To better understand how epsilon impacts this tradeoff, let’s look at a simple example. We’ll use the example dataset from tutorial one, and we’ll perform a simple query to count the number of rows in the dataset. The figure below plots the results of running this count query using a PureDPBudget with 3 different epsilon values, 50 times each:

Graph plotting noisy counts under different epsilon values. The values are further away from the mean when using a small epsilon (here, 0.2) than when using a large epsilon (here, 1.0).

Notice how a smaller budget results in a larger spread of output values, while a larger budget results in a tighter cluster of values with less noise. The result of any individual query evaluated using a larger budget is more likely to resemble the true answer, and thus a larger budget provides less privacy protection than a smaller budget.

Understanding the total privacy guarantee of a Session#

The more budget you allocate to your Session, the more you will be able to use in each individual query (or you can ask a larger number of queries, each with a smaller budget). However, with a larger aggregate budget, the total privacy guarantee of the Session gets worse.

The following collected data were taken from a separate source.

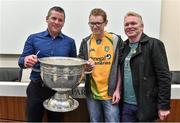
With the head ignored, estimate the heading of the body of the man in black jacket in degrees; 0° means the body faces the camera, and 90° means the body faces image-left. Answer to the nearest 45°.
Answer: approximately 45°

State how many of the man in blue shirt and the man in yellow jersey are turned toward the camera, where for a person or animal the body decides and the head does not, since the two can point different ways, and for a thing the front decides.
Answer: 2

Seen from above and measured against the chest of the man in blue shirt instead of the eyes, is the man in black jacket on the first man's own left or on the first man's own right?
on the first man's own left

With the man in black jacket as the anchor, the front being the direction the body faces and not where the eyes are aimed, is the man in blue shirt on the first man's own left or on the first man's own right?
on the first man's own right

To understand why this is the case, let’s describe the attacker model more explicitly. Suppose you use a Session to generate answers to queries on a database, while enforcing a given privacy budget on a set of queries. An attacker is trying to determine whether a specific row (their target) is present in the input database. This attacker is powerful: we assume that they know all the rows in the database, except their target.

Suppose the attacker starts with a uniform prior suspicion about whether their target is in the database (i.e., an initial certainty of 50%, or 0.5). Next, they access the output of differentially private queries that someone previously published from the database. The choice of epsilon used for these queries determines how much the attacker’s suspicion can change. The below graph plots an attacker’s maximum updated certainty against various epsilon values:

Graph plotting an attacker's maximum updated certainty regarding whether their target is in the database or not, given a prior suspicion of 50%. Increasing epsilon from 0 to 3 allows the attacker to significantly improve their certainty (form 50% to around 90%), and further increasing epsilon quickly approaches 100% certainty.

Recall that smaller epsilon values introduce more noise into the output of differentially private queries. Therefore, smaller epsilon values do not allow the attacker to significantly update their suspicion, whereas larger epsilons allow the attacker to determine with increasing certainty whether or not their target is in the database.

For an even more in-depth explanation of this topic, you can check out the following blog post.

The impact of data size#

Another factor that impacts the privacy/accuracy tradeoff associated with a given budget is the size of each group on which aggregations are computed. In our first example above, even with the smallest budget of 0.2, all the noisy results were within about +/- 25 of the true count, which is a relative spread of about 0.05%. But what happens if we aggregate the data in smaller groups? Consider again our database of library members. Instead of counting all rows in the database, we’ll first group members by age and education level, and then count how many members fall in each group. The below graph plots the percentage error between the true and noisy counts for each group. The noisy counts were computed using an epsilon of 0.2.

Graph plotting the error percentage of a noisy count query against the size of the partition the query was evaluated on. Here, each partition represents one combination of age x education_level for members in our example database. The same epsilon value (here, 0.2) applied to smaller partitions yields dramatically more relative error than when applied to larger partitions.

Note the log scales for both x and y axes. For any given epsilon, queries evaluated on larger groups will tend to have less error than when evaluated on smaller groups. It is important to consider the typical sizes of groups of interest in your data when determining an appropriate privacy budget.